I went down to to congratulate him and it seemed like his win hadn't registered yet. His response to my congratulations was, "I want to cry, but I'm not." He had been getting frustrated and it was that emotion that he still felt. The pin came so fast, joy hadn't had a chance to take control. It was a little sad to hear, but it made me proud. We've been trying to teach him it's okay for things to go wrong. It's okay to feel bad, but you have to keep fighting. Last week, he would have just quit and let the kid pin him, but instead, he kept working and got a win because of it. A few minutes later, I noticed he finally realized what had happened and he was grinning and celebrating with one of the teen coaches.

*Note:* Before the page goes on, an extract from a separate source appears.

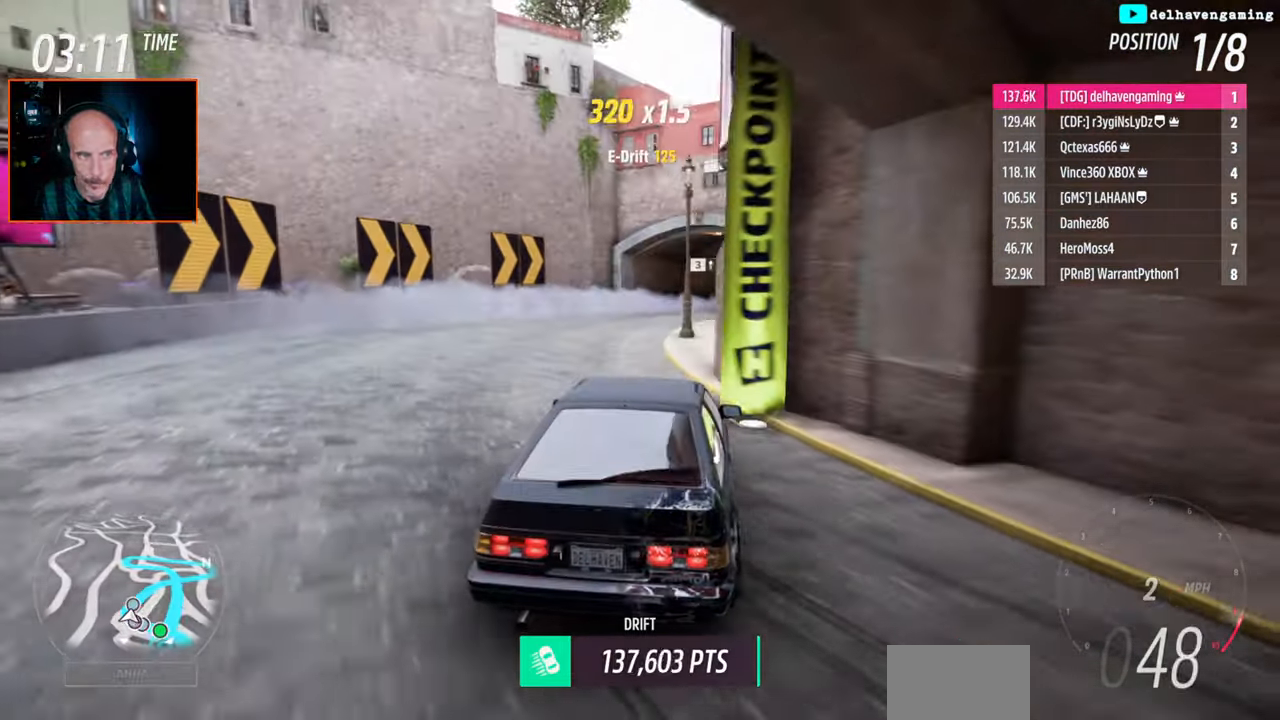
{"buttons": ["CROSS", "R2"], "left_stick": "up-right", "events": [[200, "CROSS", "down"], [200, "R2", "up"], [383, "R2", "down"]]}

Of course, he didn't win them all. He lost his last match of the night. The other kid was closer to his height and after E deflected a few of his charges, the kid managed to get a hold on him and take him down. Instead of landing on his stomach, which would have given E a good chance to escape because he's hard to roll over, he landed on his back and the other kid was quick to attack. After an extended struggle, the other kid managed to get the pin. Oddly, he seemed less upset about this outcome than he had earlier, but I think the win helped ease the frustration of this loss. I went down to tell him how proud I was of him for working so hard and gave him a hug. After that, it was just a wait for the awards ceremony.
Turns out that he got second place. He's gotten medals before. He's gotten them for the reading program at school. He's gotten them for his running of the mile at local races, but this one seemed to be a bigger deal to him. He grinned like a madman on the podium with the other medalists. He ran up to us to excitedly show of his medal and then did the same to the coaches (who treated him like a star). When we got home, he demanded to be able to wear it to bed and he did (although under his shirt to keep it from tangling on anything). I think it's because he recognizes that this one was harder to get. Reading and school come easy for him, too easy, probably. Running the mile is almost as natural to him as reading. This, however, was hard. Things went wrong. He got upset. He fought through and was rewarded. That why it's important to him.
When I went in his room to see him this morning while getting ready he looked at me and said, "I don't deserve the medal or the movie."
"Why," I asked. "What did you do?"
"I just don't deserve it." He sounded dejected. We'd gotten home after 10 pm last night and his bedtime is normally 8. This is the moodiness I mentioned earlier. I worried that today was going to be a bad day.
"Yes, you do. Didn't you work hard for that? Didn't you keep fighting even when it was hard? Isn't that exactly what we wanted you to do?"
"Yes." He looked at his medal and paused. "Look at the cool flames on the ribbon. They're blue! Can we do those tournaments in Atlanta the coach was talking about?"
"We'll see."
1 comment:
Sounds like he has a lot of your personality traits in him, too.